* _Tarefas a realizar_:
A. Transcreva, do texto sobre Ash e Eiji, o trecho que se inicia com as palavras "O deuteragonista demonstra" e se encerra em "mas como saber?".
B. Responda às perguntas a seguir com base no texto sobre Ash e Eiji:
(i) O que, no deuteragonista, diverte e atrai Ash?
(ii) Com que finalidade Eiji escondia coisas do Ash?
(iii) Que pergunta o anime nunca responde?
C. Dê continuidade ao texto sobre Ash e Eiji a partir da última frase apresentada.

* _Texto fornecido_:
O deuteragonista demonstra em diversos momentos uma curiosidade quase infantil, e essa inocência diverte e atrai Ash. Não demora, porém, para que ambos se metam na primeira confusão. Se tivesse demorado talvez eles tivessem mantido a distância profissional necessária e talvez nada do que aconteceu depois teria acontecido, mas como saber?
O fato é que um salvou o outro e o outro salvou o um, e não conseguiram se separar mais depois disso. E não faltaram tentativas por parte do Ash, que queria a todo custo preservar a pureza do amigo. Se ele próprio não gostava do que tinha que fazer, por que iria deixar que alguém importante para ele se envolvesse também?
Esse é um dos maiores conflitos da série inteira, embora seja menos notável do que outros. Algumas das situações em que eles acabam se metendo teriam sido bem diferentes se eles estivessem melhor informados, mas Ash escondia coisas do Eiji para que ele não se envolvesse, e Eiji escondia coisas do Ash para que ele não o afastasse.
Mas por quê, afinal, os dois se mantém juntos até o fim? Eles são muito diferentes, vieram de mundos diferentes, têm experiências de vida diferentes, não têm nada em comum, e mesmo assim não conseguem nem querem se separar. Essa é uma pergunta que o anime nunca responde, embora fique a pista, aqui e ali, de que estivessem mesmo apaixonados um pelo outro.
Mesmo isso nunca se desenvolve, nunca passa de pistas que podem ser isso ou qualquer outra coisa. Mas o fato do Ash ser uma pessoa que sofreu abusos sexuais durante quase toda a sua vida dá uma boa desculpa para que seja assim, pelo menos. Não é que não possa haver amor sem sexo, mas não espere que um adolescente que cresceu nas circunstâncias do Ash entenda isso.

Registros do conjunto de dados:

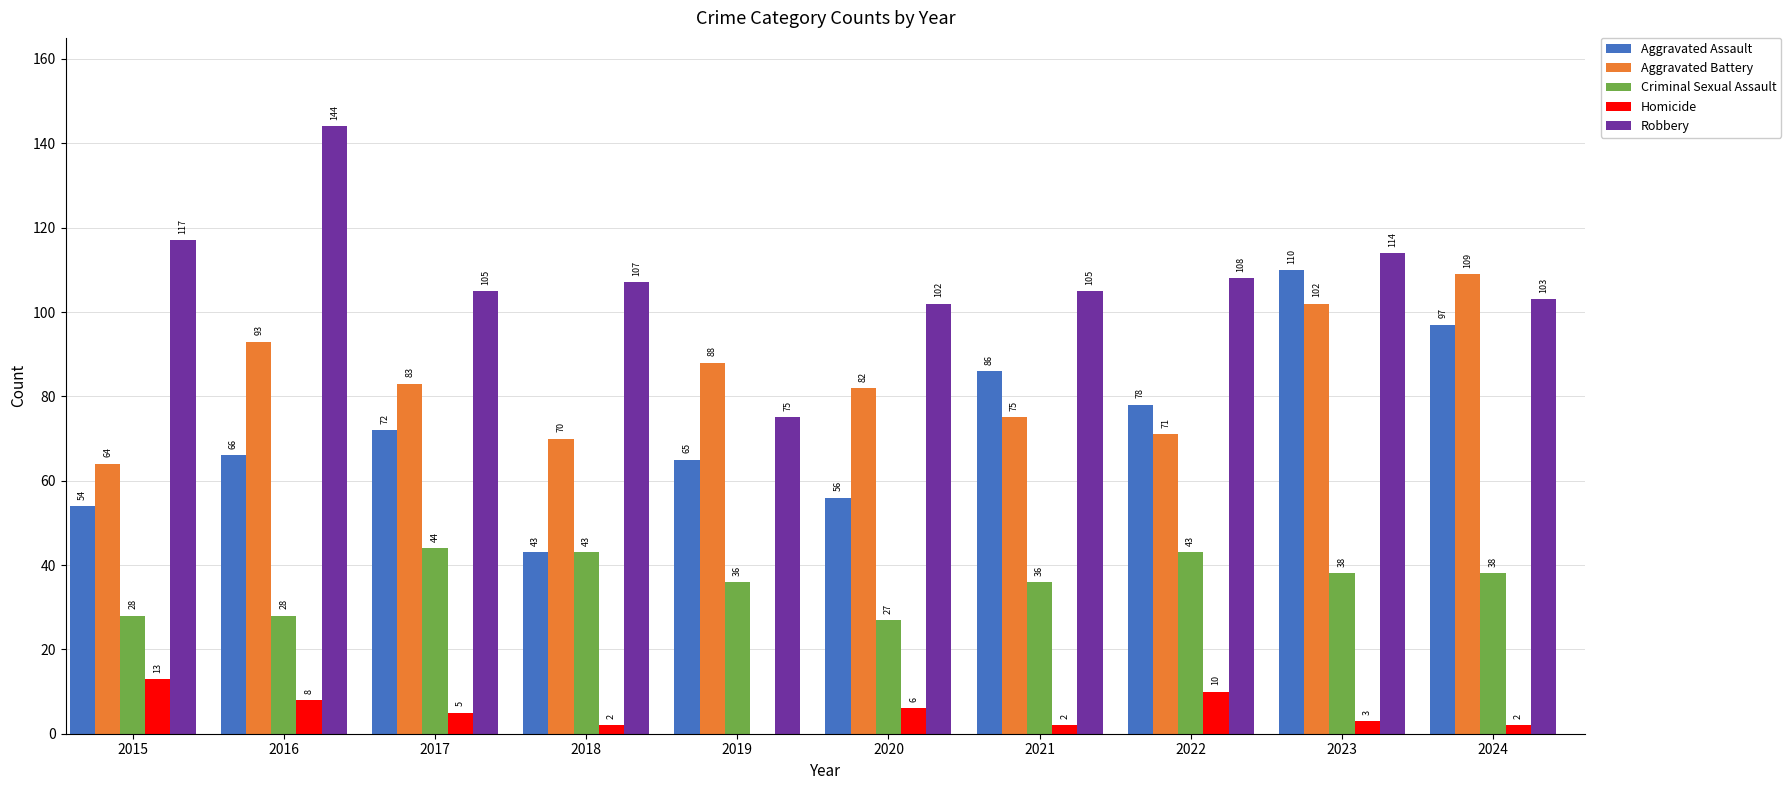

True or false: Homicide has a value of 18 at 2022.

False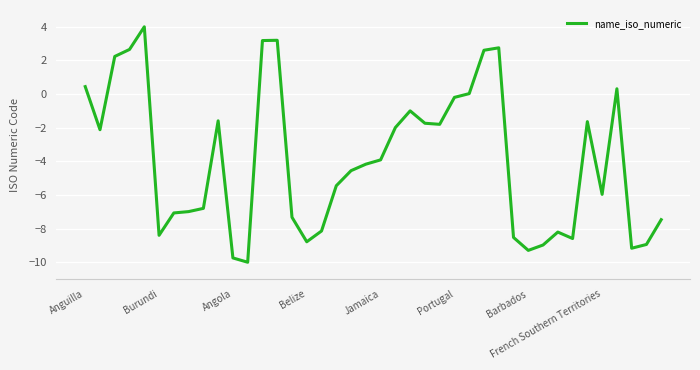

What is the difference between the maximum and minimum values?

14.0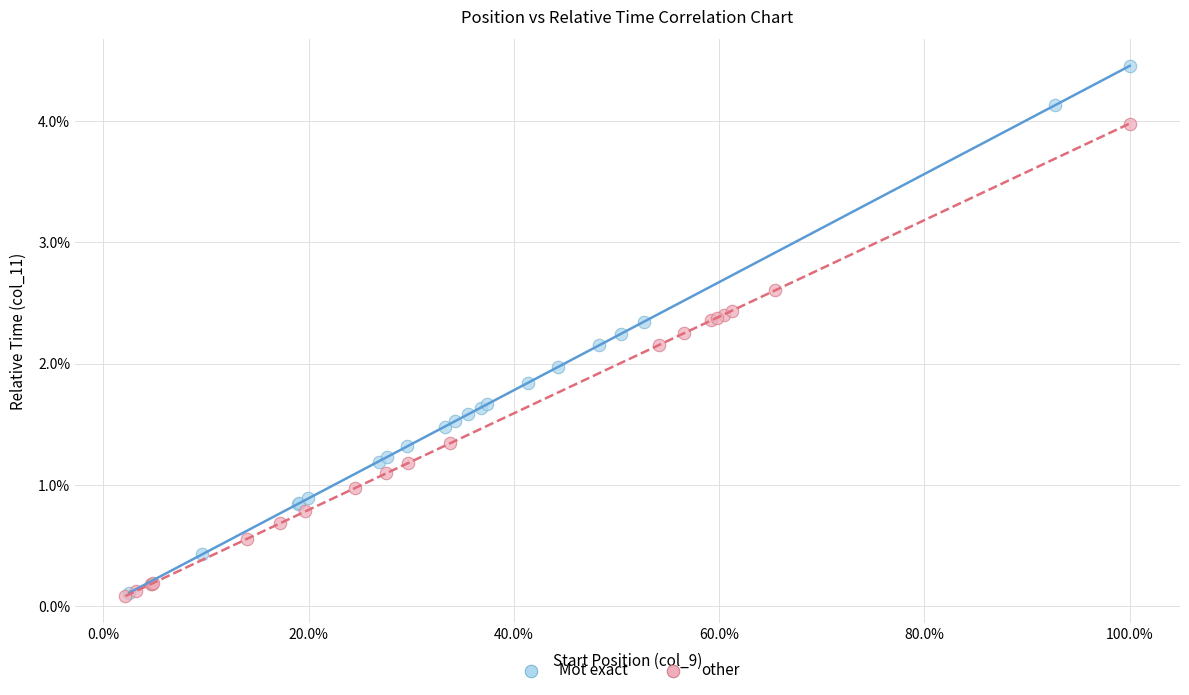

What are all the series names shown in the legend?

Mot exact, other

* _Respostas das tarefas_:
A.
O deuteragonista demonstra em diversos momentos uma curiosidade quase infantil, e essa inocência diverte e atrai Ash. Não demora, porém, para que ambos se metam na primeira confusão. Se tivesse demorado talvez eles tivessem mantido a distância profissional necessária e talvez nada do que aconteceu depois teria acontecido, mas como saber?

B.
(i) A curiosidade quase infantil dele e sua inocência.
(ii) Para que Ash não o afastasse.
(iii) Por que os dois se mantêm juntos até o fim.

C.
E assim sendo, se para ele é impossível sexualizar sua relação com o Eiji, porque para Ash sexo é violência, é algo ruim, tampouco há como, no curso do anime, entre uma crise e outra, desenvolver qualquer tipo de romance. Ele provavelmente nunca entendeu porque se sentia atraído pelo Eiji. Que, por sua vez, talvez nunca tenha entendido também, mas por outros motivos mais complicados e que têm a ver com própria sociedade japonesa.
De todo modo, entre fugas e ataques contra a máfia corsa, não é como se Ash e Eiji tivessem tempo sobrando para escrever poemas de amor. Estavam em jogo, de um lado, a liberdade e a vingança de Ash, e do outro o futuro da máfia corsa e o orgulho de Dino Golzine.
Já mencionei que há uma conspiração no anime: banana fish é o nome código de uma droga em desenvolvimento secreto, que permitirá, se concluída, controlar pessoas em uma trama envolvendo a máfia corsa e o governo americano.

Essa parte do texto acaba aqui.